Functioning machine:


The Team!

We are Pablo Badiola (Deusto Lab) and Pedro Candeias (Fab Lab León). As a team we have managed to work and communicate effectively and independently even living 700 km apart and only meeting once to build the envisioned machine.


The idea

We first started out by exploring the idea of a Clothes folding machine but were soon advised that the machine, as clearly stated in the week's assignment, needs actuation and not just a mechanism+automation and application.

By looking at projects from previous Fab Academy students, one did seem interesting: A drawing machine/bot.

One of Pedro's first final project ideas was a tshirt drawing machine.
He eventually decided to do something else for the final project so we went ahead to try and build the best of both worlds, make a drawing machine….that can in the near future draw on textile.

There are a lot of different drawing machines out there, so we are not really inventing something new, but we do hope to add something to the current designs.

We eventually settle for what is commonly known as CoreXY Pen plotter machine

It's a type of machine that's been done over and over again in Fab Academy and has the advantage of having a lot of instructions online.

Here are some links:

A pen plotter is a device that draws images by moving a pen across a piece of paper. This type of machine can be built using an Arduino Uno, a CNC shield, two Nema17 stepper motors, and a servo motor to push the pen down or pull it up.

The Arduino Uno is a microcontroller board that provides the control logic for the plotter. The CNC shield is used to interface with the stepper motors and control their movement. The two Nema17 stepper motors are used to move the pen in the X and Y directions. The servo motor is used to control the height of the pen. To use the plotter, a design can be uploaded to the Arduino, which will then move the pen in the appropriate directions to create the image on the paper. The servo motor can be used to lift the pen up when it needs to move to a new position, and lower it down when it needs to draw a new line.

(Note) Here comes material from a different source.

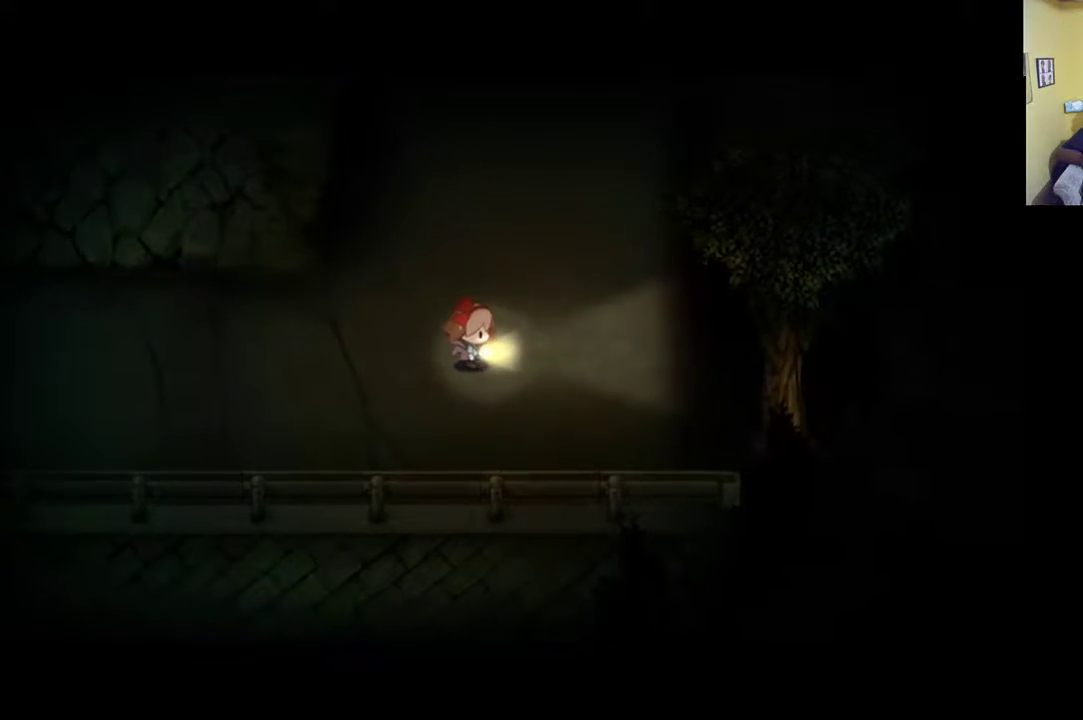
{"buttons": [], "left_stick": "up", "right_stick": "center", "events": [[217, "left_stick", "up"]]}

For this week's assignment we will only try to build a prototype, but we did try to think of development spirals.

Spirals:

  • Build a working prototype:
    • Make the machine work from a PC running Universal GCode Sender;
    • Make some Gcode test files;
    • Draw something;
  • Redesign the parts to add more functionality and make the machine prettier:
    • Add an acrylic cover;
    • Add End stops;
    • Correct parts that need correcting;
    • Make a part so that the machine can be in a more vertical position so that you can see the machine working without having to "stand on it".
    • Add a way to secure and stretch a shirt;
  • Automate the process with a Raspberry Pi and a Camera:
    • Write a script in python to automate the process:
    • Take a picture;
    • Convert picture to line drawing;
    • Convert picture to SVG;
    • Convert to GCode;
    • Send Gcode to machine;
    • Start machine automatically;

Planning the machine's building

There are a lot of resources online for a machine like this and that help out creating a BOM (bill of materials) of materials.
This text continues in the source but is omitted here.